Culture des Salish du continent

Historiquement, les Salish du continent vivent de la pêche, de la chasse et de la cueillette. Leur mode de vie repose sur la subsistance. Leur quête de nourriture est régie par un cycle annuel qui détermine les divers lieux où se rendent les bandes pour y faire provision des ressources disponibles.

Au cours des mois d’hiver, les Salish du continent habitent des villages formés de groupements de maisons semi-souterraines ou creusées, où ils subsistent grâce aux aliments qu’ils ont préparés et conservés à d’autres moments de l’année. Ils construisent leurs maisons dans des trous plus ou moins circulaires d’environ 2 m de profondeur et d’environ 8m de diamètre. Les perches faîtières des toits coniques de chaque habitation sont isolées au moyen d’une épaisse couche d’herbe et de terre afin de protéger les occupants contre le froid. Les Salish de l’intérieur utilisent parfois des huttes coniques recouvertes de nattes de scirpe comme habitations d’hiver. Celles-ci, toutefois, ne servent généralement que durant les mois plus chauds.

Le village, l’unité politique de base de cette société, est dirigé collectivement. Chaque village compte quelques chefs ou dirigeants réputés pour leur habileté dans les domaines de la pêche, de la chasse, de la guerre ou de l’art oratoire (la parole). Tous les adultes mâles ont cependant les mêmes droits et responsabilités et participent à la prise des décisions. Les hommes et les femmes ont des rôles bien définis : les hommes chassent, pêchent et fabriquent des outils faits d’os, de bois ou de pierre ; les femmes préparent les repas, tissent des paniers et des nattes, tannent les peaux d’animaux dont elles confectionnent des vêtements et s’occupent des jeunes enfants.

Comme rite d’initiation à l’âge adulte, chaque enfant doit subir l’épreuve de la « quête de la vision » en s’entraînant, seul dans les montagnes, à recevoir le pouvoir d’un esprit gardien. Ce pouvoir conféré par un esprit guide et protège les initiés pendant toute leur vie et les munit de dons particuliers ou d’une force, ou vision, surnaturelle. Certains esprits gardiens sont plus puissants que d’autres et transmettent, par exemple, le pouvoir de guérir les maladies. Chaque année, par des chants et des danses au cours de cérémonies hivernales, on renouvelle la relation avec les esprits gardiens.

Contacts avec les Européens

Le premier contact des Salish du continent avec des Européens a lieu en 1793, lorsqu’Alexander Mackenzie atteint le Pacifique en traversant les Rocheuses et rencontre des groupes de Secwepemc près des extrémités septentrionales de leur territoire. Puis, en 1808, Simon Fraser rencontre des Secwepemc, des Lil’wat et des Ntlakapamux quand il descend le fleuve qui porte son nom. La première rencontre entre des Autochtones de langue okanagan et des Européens dans ce qui est maintenant la Colombie-Britannique a lieu en 1811 dans la région des lacs Arrow, lorsque David Thompson, explorateur de la Compagnie du Nord-Ouest, cherche de nouveaux stocks de fourrures. (Voir aussi Traite des fourrures au Canada.)
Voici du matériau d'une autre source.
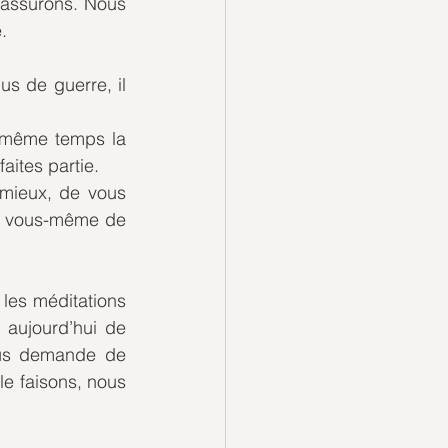
assurons. Nous 
. 
s de guerre, il 
 même temps la 
aites partie.
mieux, de vous 
e vous-même de 
 les méditations 
aujourd’hui de 
us demande de 
e faisons, nous 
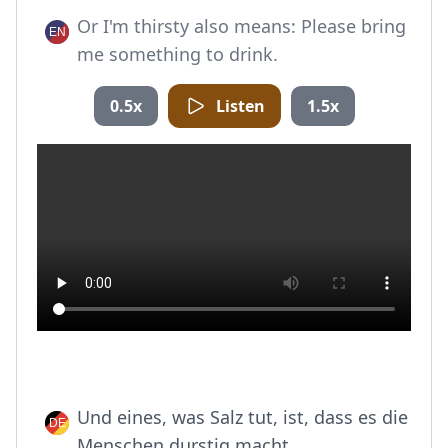
Or I'm thirsty also means: Please bring
me something to drink.
0.5x
Listen
1.5x
Und eines, was Salz tut, ist, dass es die
Menschen durstig macht.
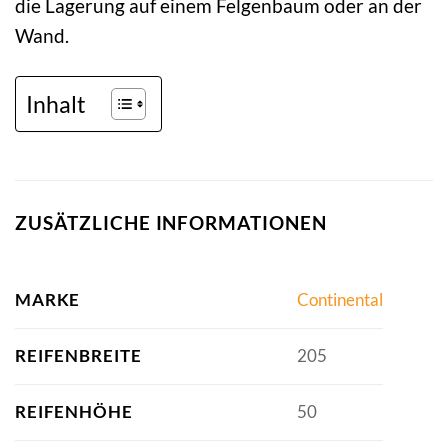
die Lagerung auf einem Felgenbaum oder an der
Wand.
Inhalt
ZUSÄTZLICHE INFORMATIONEN
MARKE
Continental
REIFENBREITE
205
REIFENHÖHE
50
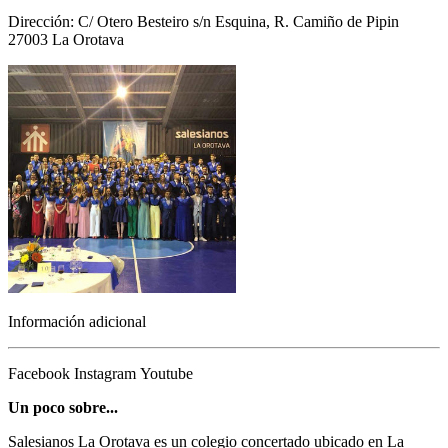
Dirección: C/ Otero Besteiro s/n Esquina, R. Camiño de Pipin
27003 La Orotava
Información adicional
Facebook
Instagram
Youtube
Un poco sobre...
Salesianos La Orotava es un colegio concertado ubicado en La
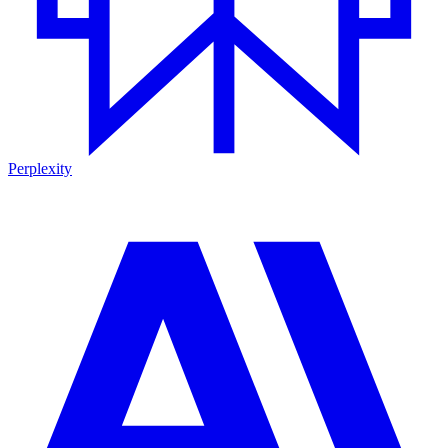
Perplexity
Après la Confédération (1867), on réduit sensiblement la superficie de quelques grandes réserves établies en Colombie-Britannique durant la période coloniale. Dans les années 1870, on commence à arpenter les terres des Salish de l’intérieur, on établit des réserves et c’est le début des revendications territoriales. Ces négociations se poursuivent encore aujourd’hui. De la lutte pour la reconnaissance des droits ancestraux émergent plusieurs leaders éminents chez les Salish de l’intérieur tels que les chefs Michelle (Ntlakapamux), Chillihitza (Syilx), David (Secwepemc) et, plus récemment, George Manuel, également un Secwepemc.